Tasks and exercises:
- a) Please reproduce the La Mafia column word for word, starting at "Oscar de la" and ending at "accordionist and producer.".
- b) Carry on writing the La Mafia column after its final sentence.

[[ Passage, beginning ]]

The Caliente Column
La Mafia: Un Millon de Rosas
By Doug Shannon (firstname.lastname@example.org)
La Mafia is showcasing a new look and playing a fresh batch of hits on its
1996 "Un Millon de Rosas" tour, named after their latest album, released in
January on Sony Discos.
Oscar de la Rosa, La Mafia's soft-spoken lead singer, no longer wears his
trademark hat and the group's style of dress has gotten classier, he said.
"When I started wearing the hat it was just for fun," he said. "But I think
some people just took it a little too far and it got to the point where
people would see me with the hat and that's the only way they would recognize
People are getting used to seeing him without the hat, but he said that
someday he'll probably start wearing it again because he likes it.
In addition to the more upscale look, the group's style has changed, said
Mando Lichtenberger, Jr., the group's keyboardist, accordionist and producer.
The cumbias on their hit albums "Estas Tocando Fuego," (1991) "Ahora y
Siempre" (1992) and "Vida" (1994) featured a metallic, pulsating bass sound,
But starting with the cumbia muy movida "Nadie" from the 1995 live album
"Exitos En Vivo" and continuing with the cumbias from their new album, such
as "Yo Me Morire," the group has dedicated itself to a more energetic rhythm,
Some people have compared the unique synthesizer bass sound on "Un Millon de
Rosas" to the snapping of a gigantic rubber band. Mando said the idea was to
give the song a 1970s funk flavor, a flavor found in songs from artists like
GEORGE CLINTON and THE GAP BAND.
The other notable change to La Mafia is their new bass player, Tim Ruiz.
He's only 19 and the ladies go crazy for him. He has a weight set in the back
of the tour bus and he's even rumored to own an Ab Roller to keep himself in
shape. He also happens to play excellent bass and has experience with jazz
and rock bands. The former bass player, Rudy Martinez, has reportedly joined
Chris Perez and some other musicians to form a rock en espan~ol group.
La Mafia's latest big hit is "Mejores Que Ella," in which Oscar dueted with
the Puerto Rican salsero Marc Anthony. The result was a fantastic ballad whose
popularity culminated in a weeklong series of sold-out shows in Puerto Rico
this summer featuring both acts.
Oscar said that although Marc is a salsero, they got along just fine.
"Marc Anthony is a great person," he said. "We got to talk about the different
styles of music that we have."

[[ Passage, end ]]
[[ Supplied entries, beginning ]]

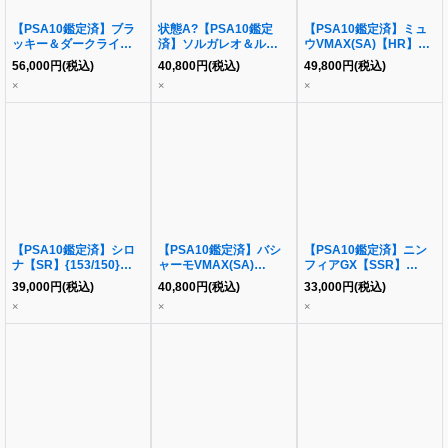
【PSA10鑑定済】ブラ
状態A?【PSA10鑑定
【PSA10鑑定済】ミュ
ッキー＆ダークライ
済】ソルガレオ＆ルナア
ウVMAX(SA)【HR】
GX(SA)【SR】
ーラGX(SA)【SR】
{119/100} [S8]
56,000
円
(税込)
40,800
円
(税込)
49,800
円
(税込)
{182/173} [sm12a]
{063/049} [sm11b]
×
×
×
【PSA10鑑定済】シロ
【PSA10鑑定済】バシ
【PSA10鑑定済】ニン
ナ【SR】{153/150}
ャーモVMAX(SA)
フィアGX【SSR】
[sm8b]
【HR】{086/070} [S5a]
{238/150} [sm8b]
39,000
円
(税込)
40,800
円
(税込)
33,000
円
(税込)
×
×
×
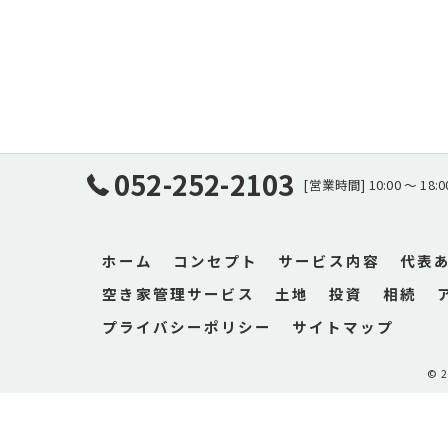
052-252-2103
[営業時間] 10:00 〜 1
ホーム
コンセプト
サービス内容
代表
空き家管理サービス
土地
投資
相続
プライバシーポリシー
サイトマップ
© 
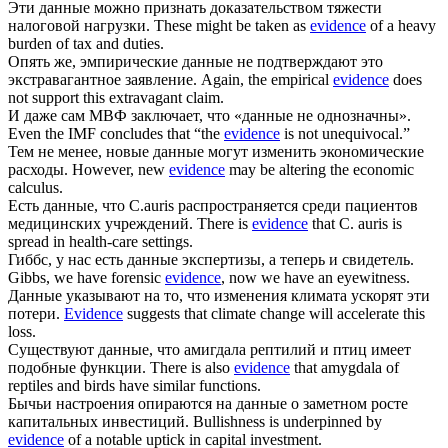
Эти
данные
можно признать доказательством тяжести
налоговой нагрузки.
These might be taken as
evidence
of a heavy
burden of tax and duties.
Опять же, эмпирические
данные
не подтверждают это
экстравагантное заявление.
Again, the empirical
evidence
does
not support this extravagant claim.
И даже сам МВФ заключает, что «
данные
не однозначны».
Even the IMF concludes that “the
evidence
is not unequivocal.”
Тем не менее, новые
данные
могут изменить экономические
расходы.
However, new
evidence
may be altering the economic
calculus.
Есть
данные
, что C.auris распространяется среди пациентов
медицинских учреждений.
There is
evidence
that C. auris is
spread in health-care settings.
Гиббс, у нас есть
данные
экспертизы, а теперь и свидетель.
Gibbs, we have forensic
evidence
, now we have an eyewitness.
Данные
указывают на то, что изменения климата ускорят эти
потери.
Evidence
suggests that climate change will accelerate this
loss.
Существуют
данные
, что амигдала рептилий и птиц имеет
подобные функции.
There is also
evidence
that amygdala of
reptiles and birds have similar functions.
Бычьи настроения опираются на
данные
о заметном росте
капитальных инвестиций.
Bullishness is underpinned by
evidence
of a notable uptick in capital investment.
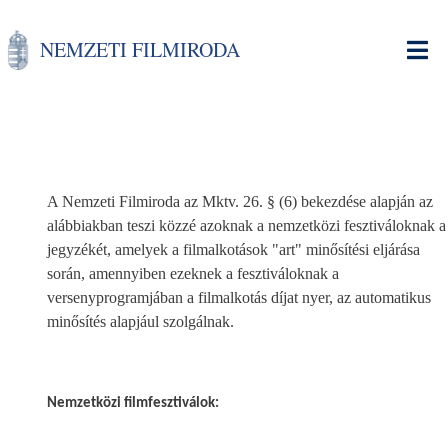
Ugrás
a
NEMZETI FILMIRODA
tartalomra
A Nemzeti Filmiroda az Mktv. 26. § (6) bekezdése alapján az
alábbiakban teszi közzé azoknak a nemzetközi fesztiváloknak a
jegyzékét, amelyek a filmalkotások "art" minősítési eljárása
során, amennyiben ezeknek a fesztiváloknak a
versenyprogramjában a filmalkotás díjat nyer, az automatikus
minősítés alapjául szolgálnak.
Nemzetközi filmfesztiválok:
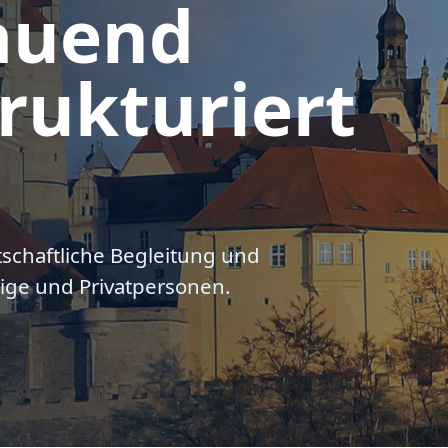
auend
rukturiert
tschaftliche Begleitung und
ige und Privatpersonen.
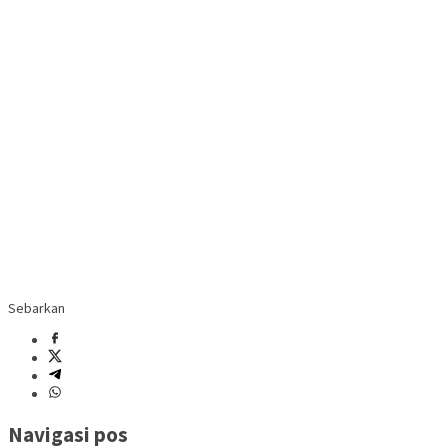
Sebarkan
Navigasi pos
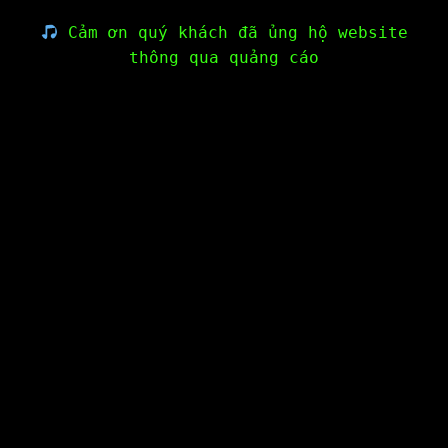
Cảm ơn quý khách đã ủng hộ website
thông qua quảng cáo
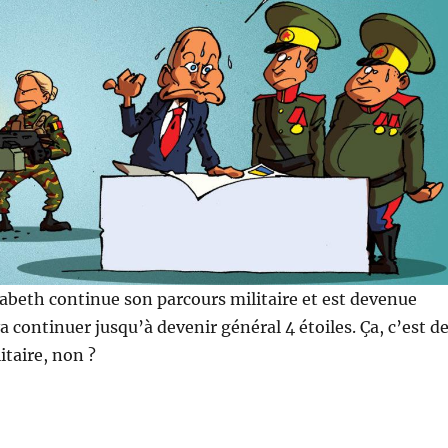
sabeth continue son parcours militaire et est devenue
a continuer jusqu’à devenir général 4 étoiles. Ça, c’est d
itaire, non ?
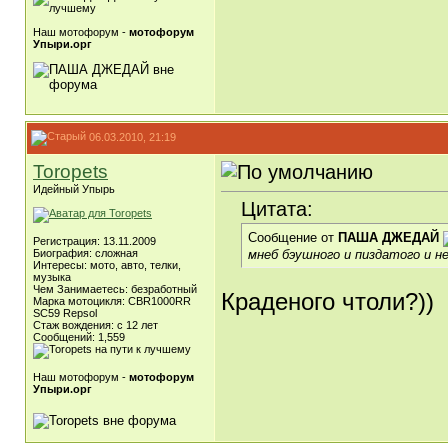
Наш мотофорум -
мотофорум
Упыри.орг
06.03.2010, 21:19
Toropets
Идейный Упырь
Цитата:
Сообщение от
ПАША ДЖЕДАЙ
Регистрация: 13.11.2009
мнеб бэушного и пиздатого и не
Биография: сложная
Интересы: мото, авто, телки,
музыка
Чем Занимаетесь: безработный
Краденого чтоли?))
Марка мотоцикля: CBR1000RR
SC59 Repsol
Стаж вождения: с 12 лет
Сообщений: 1,559
Наш мотофорум -
мотофорум
Упыри.орг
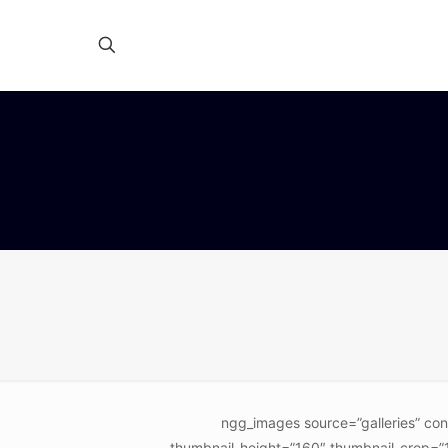
[ngg_images source=”galleries” co
thumbnail_height=”160″ thumbnail_crop=”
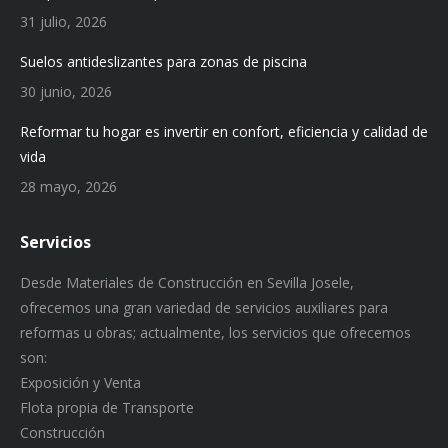
31 julio, 2026
Suelos antideslizantes para zonas de piscina
30 junio, 2026
Reformar tu hogar es invertir en confort, eficiencia y calidad de
vida
28 mayo, 2026
Servicios
Desde Materiales de Construcción en Sevilla Josele,
ofrecemos una gran variedad de servicios auxiliares para
reformas u obras; actualmente, los servicios que ofrecemos
son:
Exposición y Venta
Flota propia de Transporte
Construcción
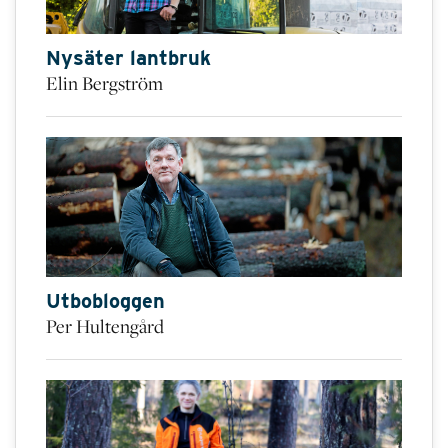
Nysäter lantbruk
Elin Bergström
Utbobloggen
Per Hultengård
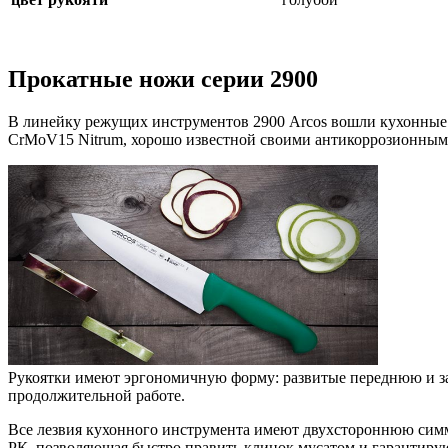
Прокатные ножи серии 2900
В линейку режущих инструментов 2900 Arcos вошли кухонные
CrMoV15 Nitrum, хорошо известной своими антикоррозионным
Рукоятки имеют эргономичную форму: развитые переднюю и за
продолжительной работе.
Все лезвия кухонного инструмента имеют двухстороннюю симме
РК, позволяющая быстро править клинок мусатом и гарантиру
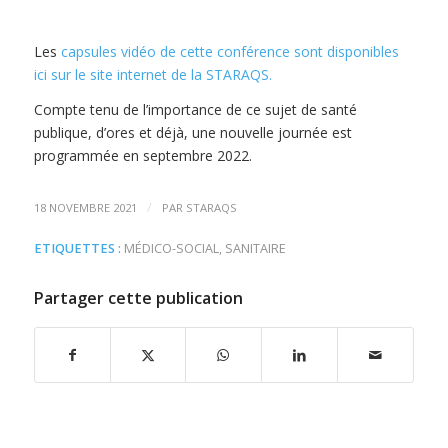
Les
capsules vidéo de cette conférence sont disponibles
ici sur le site internet de la STARAQS.
Compte tenu de l’importance de ce sujet de santé
publique, d’ores et déjà, une nouvelle journée est
programmée en septembre 2022.
/
18 NOVEMBRE 2021
PAR
STARAQS
ETIQUETTES :
MÉDICO-SOCIAL
,
SANITAIRE
Partager cette publication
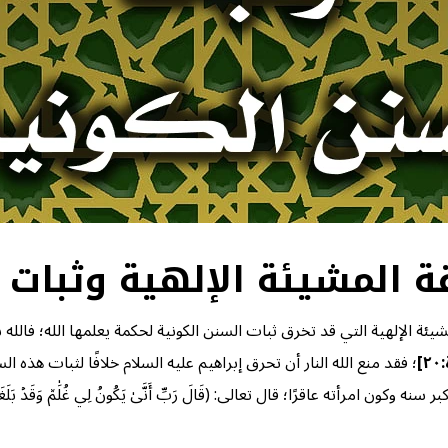
شيئة الإلهية التي قد تخرق ثبات السنن الكونية لحكمة يعلمها الله؛ فال
]
؛ فقد منع الله النار أن تحرق إبراهيم عليه السلام خلافًا لثبات هذه السنة الكونية؛ قا
أته عاقرًا؛ قال تعالى: (قَالَ رَبِّ أَنَّىٰ يَكُونُ لِي غُلَٰمٞ وَقَدۡ بَلَغَنِيَ ٱلۡكِبَرُ و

[[ Supplied entries, end ]]

Answers to the exercise:
- a)
Oscar de la Rosa, La Mafia's soft-spoken lead singer, no longer wears his
trademark hat and the group's style of dress has gotten classier, he said.
"When I started wearing the hat it was just for fun," he said. "But I think
some people just took it a little too far and it got to the point where
people would see me with the hat and that's the only way they would recognize
People are getting used to seeing him without the hat, but he said that
someday he'll probably start wearing it again because he likes it.
In addition to the more upscale look, the group's style has changed, said
Mando Lichtenberger, Jr., the group's keyboardist, accordionist and producer.

- b)
Since Marc and La Mafia generally don't tour together, David de la Garza teams
up with Oscar on vocals when the group performs "Mejores Que Ella" on the
Oscar said the band is going to continue promoting its current album until
1997. Next year they will start work on a new album, but they don't even know
if it will be in English or Spanish yet, he said.
While fans can't get enough of La Mafia's latest albums, fans can't get La
Mafia's classic early 80s releases at all unless they search mom-and-pop
record stores and flea markets with a fine-toothed comb, Oscar said.
Other recent projects for the band include Oscar's duet with LOS PALOMINOS,
"Ya No Existe," from their new album "Duele El Amor." In addition, the group's
two keyboardists, Mando and David de la Garza, just produced the first album
by Tejano singer CARLITO. His first single "Necesitandote" debuted at #21 on
the Antenna Magazine Tejano chart in August.
La Mafia is also the first group in its genre to start its own web page.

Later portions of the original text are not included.